• **Aim of the exercise**
Could you output each line below precisely as it stands, without the images?

• **Material provided**
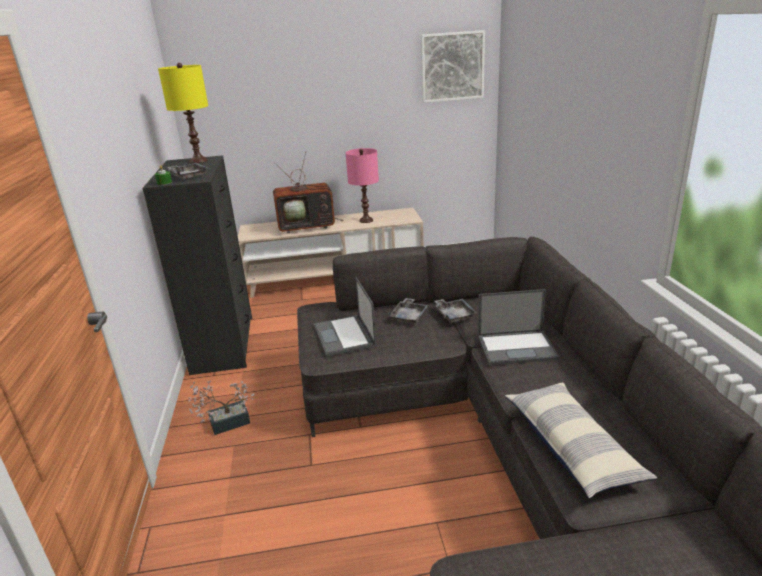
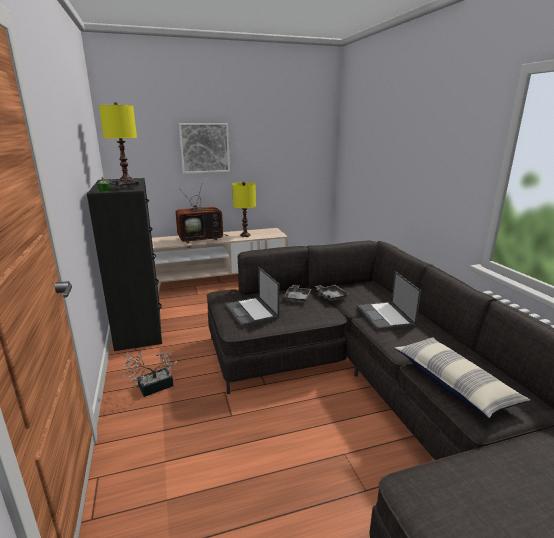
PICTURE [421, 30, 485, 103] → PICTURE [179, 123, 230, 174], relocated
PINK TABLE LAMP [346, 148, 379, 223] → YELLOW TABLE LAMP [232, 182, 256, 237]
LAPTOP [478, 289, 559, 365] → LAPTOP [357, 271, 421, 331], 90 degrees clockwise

• **Solved problem**
PICTURE [421, 30, 485, 103] → PICTURE [179, 123, 230, 174], relocated
PINK TABLE LAMP [346, 148, 379, 223] → YELLOW TABLE LAMP [232, 182, 256, 237]
LAPTOP [478, 289, 559, 365] → LAPTOP [357, 271, 421, 331], 90 degrees clockwise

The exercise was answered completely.